Set of tasks -
1. In the introduction on fathers' postnatal depression, why does the author say the biological side of fathers' experience over the puerperal period cannot be ignored? Answer in one to three sentences.
2. Write the next paragraph of the introduction on fathers' postnatal depression, picking up after its final sentence.

Published online by Cambridge University Press: 22 December 2017
Introduction
The notion that postnatal depression (PND) may be experienced by fathers in a similar incidence to mothers (of around 10–13 per cent) is beginning to ‘emerge from the wings’ (Solantaus and Salo 2005), complicating ideas that PND may be understood as maternal hormonal fluctuations after the birth of a child. Even with the establishment of an overarching bio-psycho-social model of depression, however, it seems that fathers’ PND has been elaborated in juxtaposition to that of mothers as primarily psycho-social in origin. Yet how can we ignore the biological evidence of what is happening within fathers’ bodies over the puerperal period, especially considering that levels of cortisol, vasopressin, oxytocin, testosterone and oestrogen vary in fathers’ bodies before, during and after the birth of a child? These hormones and their variations could be regarded as intrinsic to a mode of being that is, in a sense, expectant: just as men may embody PND, fathers, too, may be(come) pregnant. Yet how can we reach this understanding when it seems to defy the facts of biology? How can we situate this suggestion with regard to conventional dualisms that oppose sociality and biology, epistemology and ontology, mind and body, male and female? By investigating the sociality of hormones I will argue that the notion of a pregnant father and biologically postnatally depressed male is not made in defiance of biology; it is, rather, an active material engagement with it. Approaching contemporary anthropological, sociological and feminist debate on embodiment and hormonal constitution, my argument travels through and with fathers’ bodies via key puerperal hormonal phenomena that pinpoint a few crucial ways in which the binary of nature and culture can be reconsidered and made more complex, more attentive to, and more telling of, somatic experience.

Data block -

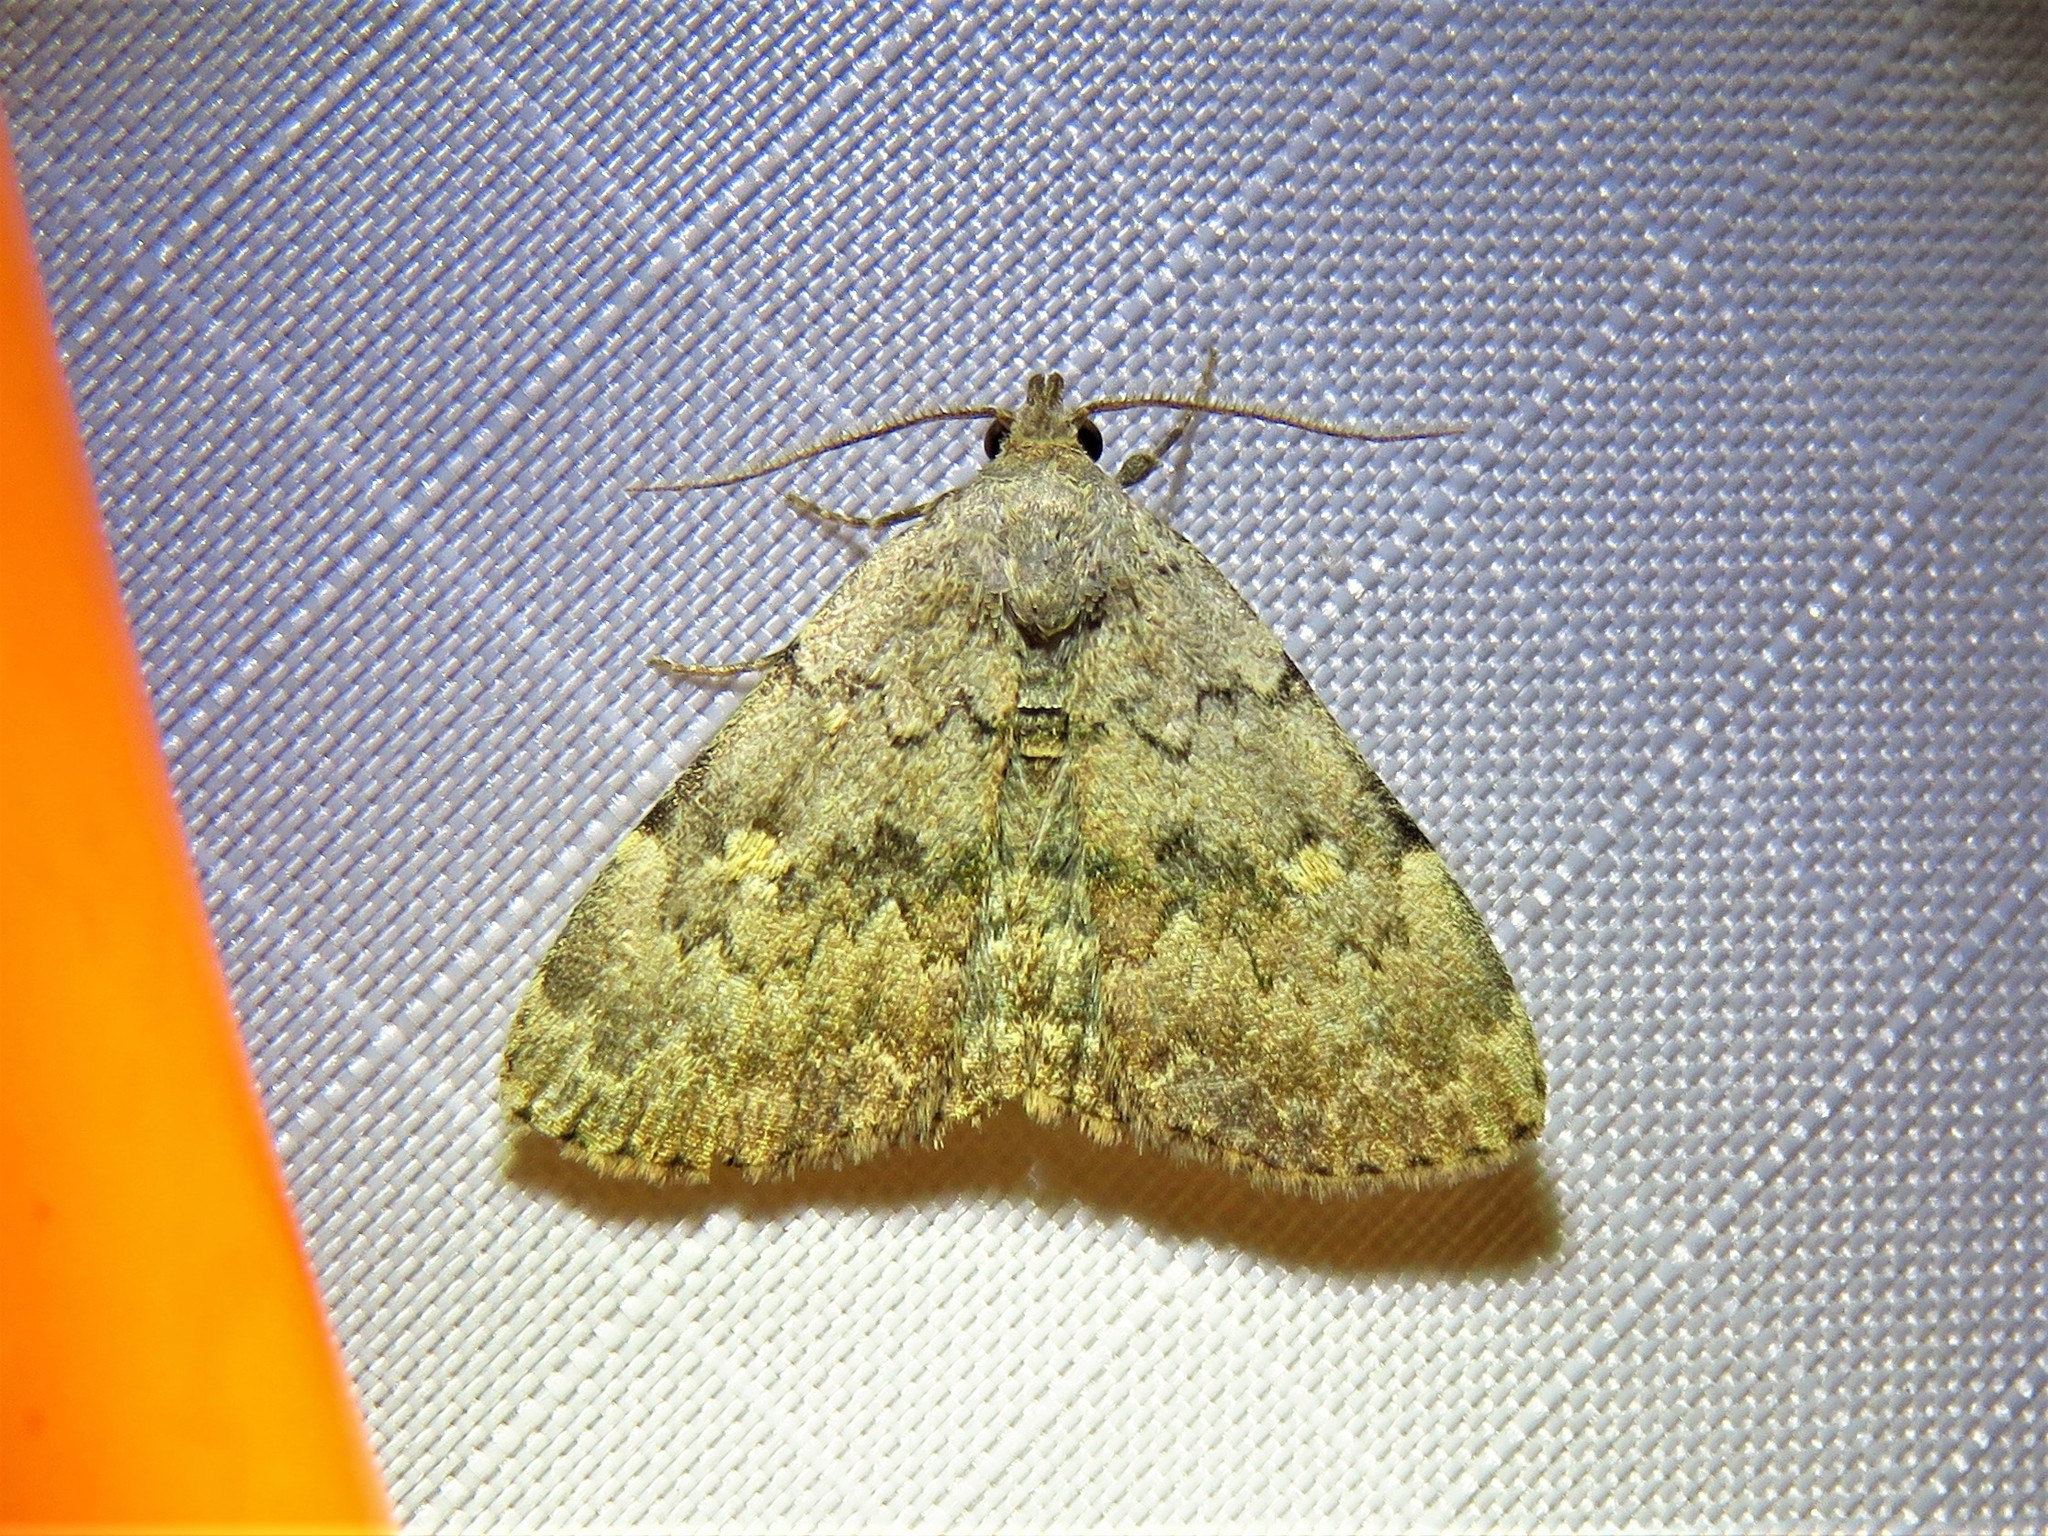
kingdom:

Answers by item number -
1. The author says it cannot be ignored because levels of cortisol, vasopressin, oxytocin, testosterone and oestrogen vary in fathers' bodies before, during and after the birth of a child.

2.
Endocrinological Actors
For centuries there has been an awareness that certain difficulties can accompany the pregnant and postnatal female body, and that this time is associated with risk to the health of both mother and child. What was to become classified as ‘postnatal depression’ in the 1950s after medical observation of a particular depressive pattern amongst new mothers (Everingham et al. 2006: 1745), seems to have been implied since Hippocrates’ notions of disorders relating to the ‘wandering womb’ (Bleier cited in Nicolson 1998: 41; Ussher 2006: 91).